How The RREM Contractor Process Works in NJ

A RREM Contractor Shakes a Homeowner's Hand

A RREM Contractor Shakes a Homeowner’s Hand

If you are a New Jersey homeowner who has been impacted by Hurricane Sandy, chances are you’ve considered taking part in the RREM Program, which provides funding for repairs or upgrades to prevent future damage.

If you have talked with a RREM Contactor and are considering your options, you may want to know how the process works. It’s a six-step process that unfolds like this.

The RREM Contractor Process Revealed

1) Notice of Funding

After submitting your application to the RREM Program, the State will begin reviewing your application to ensure you meet the requirements. At some point, you will receive a Notice of Funding letter. This is not a guarantee of approval! The State still needs to confirm your eligibility, get federal clearance to improve your property, and assess the damage done to your home.

Not that homeowners CAN apply for funding even after they have completed repair or improvement work with their RREM Contactor. This may impact the grant they received, but regardless, they may be eligible for money.

2) Site Inspection & Environmental Review

Next comes inspection and site review. An inspector from the RREM Program will help determine the approximate cost of rehabbing or elevating your home. Note that there may be more than one inspector assigned to your case.

Environmental review will also take place, as per federal law, which mandates that whenever CDBG Disaster Recovery funds are used, they are used in strict compliance with the National Environmental Policy Act (NEPA). In the case of your RREM grant, these reviews will be conducted by the New Jersey Department of Environmental Protection (DEP).

3) Verify Eligibility

Your Housing Advisor will work with you to guide you through the RREM application process. This will include gathering the appropriate documents and meeting deadlines. Eligibility requirements include the home being your primary residence at the time of Hurricane Sandy, the home being located in Atlantic, Bergen, Cape May, Essex, Hudson, Middlesex, Monmouth, Ocean, or Union counties, and the residence having Sandy damage with a Full Verified Loss (FVL) of at least $8,000 or had more than one foot of water on the first floor.

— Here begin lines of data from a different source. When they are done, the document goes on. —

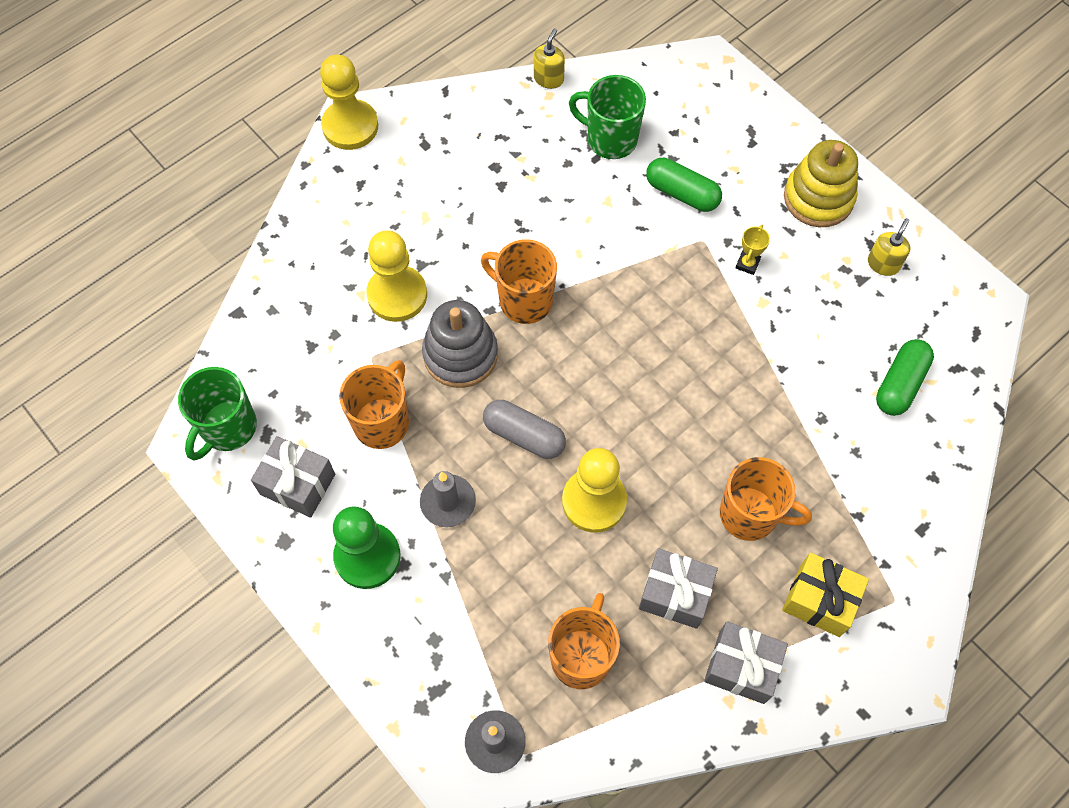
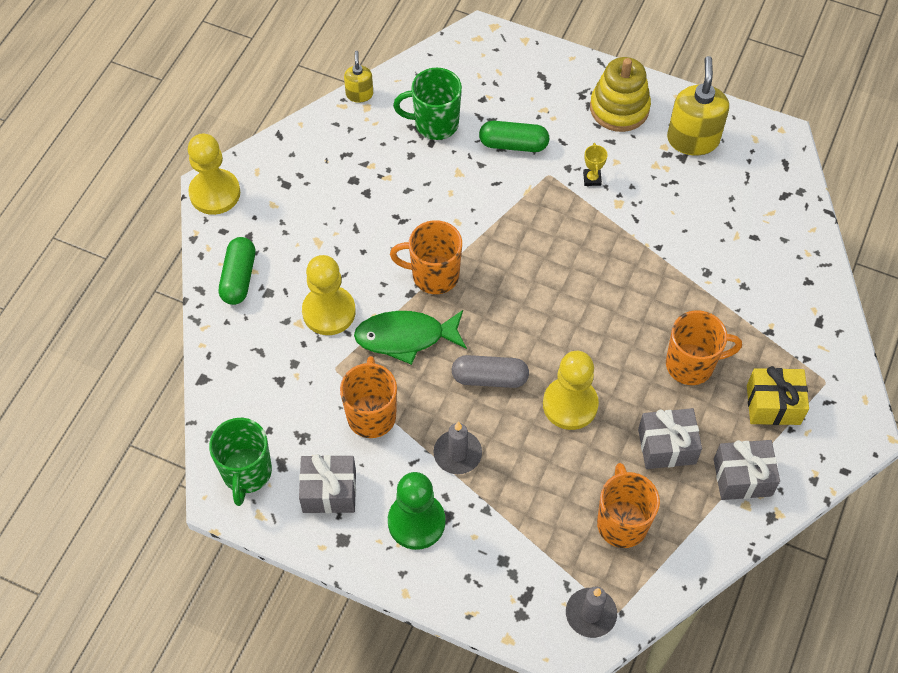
camera: 25 degrees left, 5 degrees down
grey stacking toy [422,300,498,388] -> green fish [354,310,467,365]
yellow soap dispenser [868,218,910,276] -> yellow soap dispenser [667,56,729,155], size x1.87
green capsule [876,339,934,416] -> green capsule moved to [219,237,255,305]

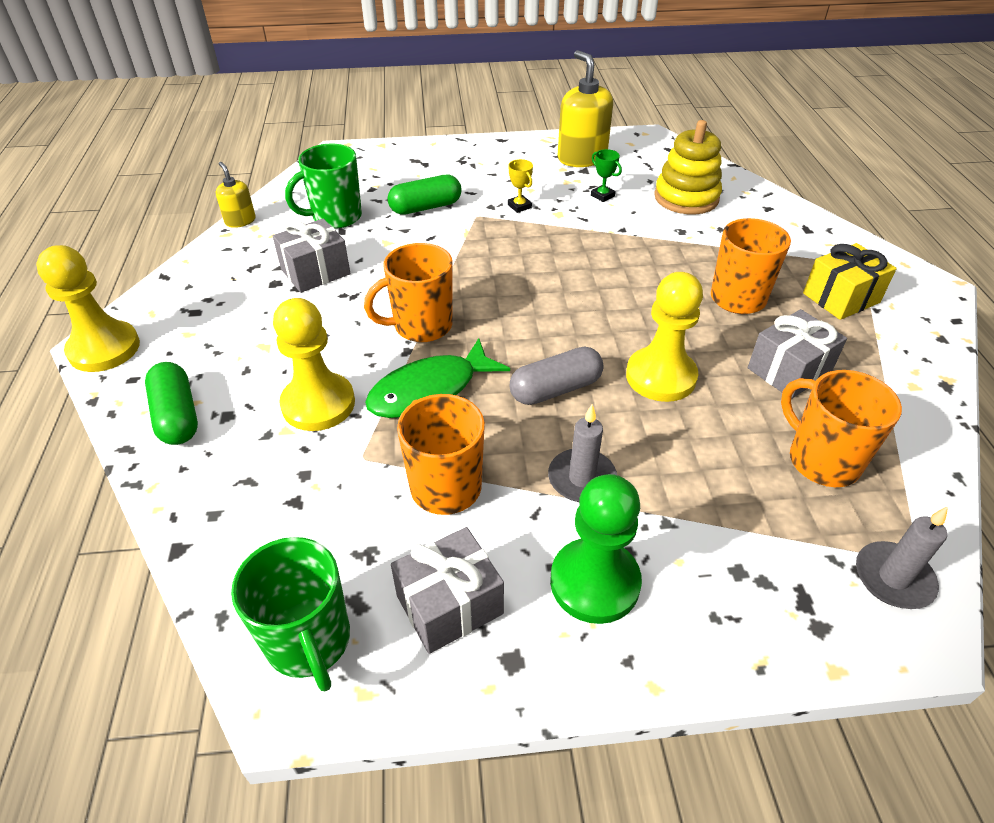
camera: 30 degrees left, 15 degrees down
yellow stacking toy [590,57,651,132] -> yellow stacking toy moved to [654,120,722,215]
grey gift [714,440,780,500] -> grey gift moved to [273,219,350,293]
none -> green trophy [591,149,622,202]

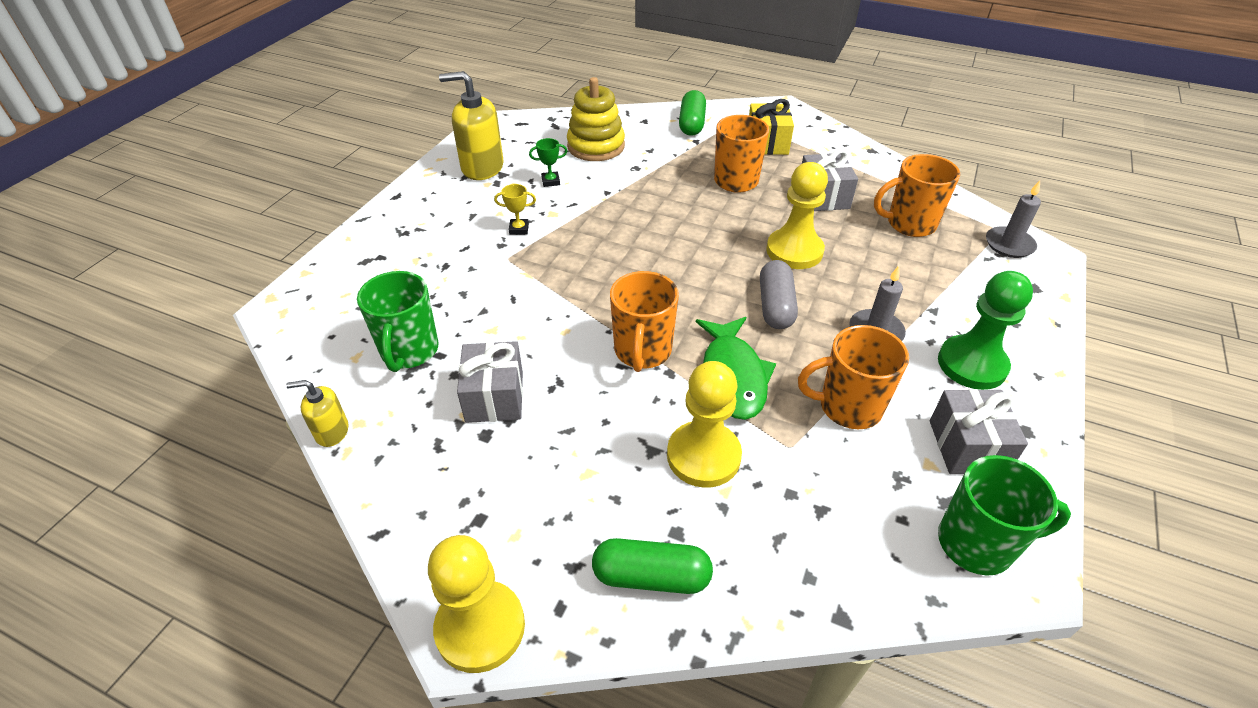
camera: 60 degrees left, 0 degrees up
green capsule [387,175,462,215] -> green capsule moved to [679,90,706,136]

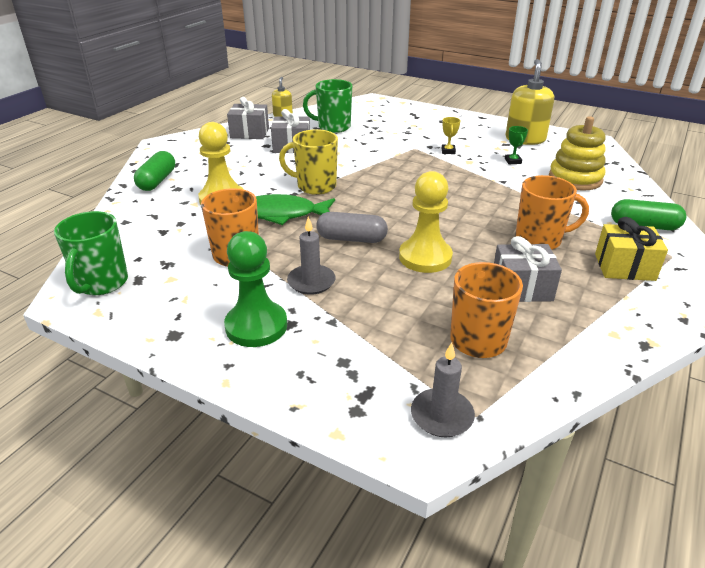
camera: 95 degrees right, 10 degrees down
yellow pawn [428,535,525,673] -> none
orange mug [610,271,679,372] -> yellow mug [279,129,338,195]
grey gift [930,389,1028,474] -> grey gift moved to [227,97,269,139]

4) Meet With Housing Advisor

After your eligibility for a RREM contractor is confirmed, you’ll have a meeting with your Housing Advisor. This meeting is mandatory and is designed to go over your grant award, sign documents (such as the Declaration of Covenants, which says you agree to meet RREM Program requirements), and so on. Your Housing Advisor will assist you with submitting the proper paperwork so payment can be issued.

During this time, you can request an Advance Payment Request. If you are already are under contract with a builder, an Advance Payment Request can be issued to help your RREM Contactor get construction started. The advance payment can be up to 50 percent of your total reward. You will need to have an signed legal contract between you and your contractor in order to qualify for advance payment.

5) Meet With RREM Project Manager

Your next meeting will be with your RREM Project Manager, who will ensure your project meets federal standards. He or she will also review and approve payment requests, timelines, estimated costs, and other factors.

6) Construction

During this important step, you’ll remain in contact with your RREM Project Manager, who will make sure the construction work being done by your RREM Contactor is in compliance with RREM Program requirements. You’ll submit construction payment requests to the project manager. When construction is completed, they will perform a final inspection. When inspection is passed, the Restrictive Covenant placed on your property will be released.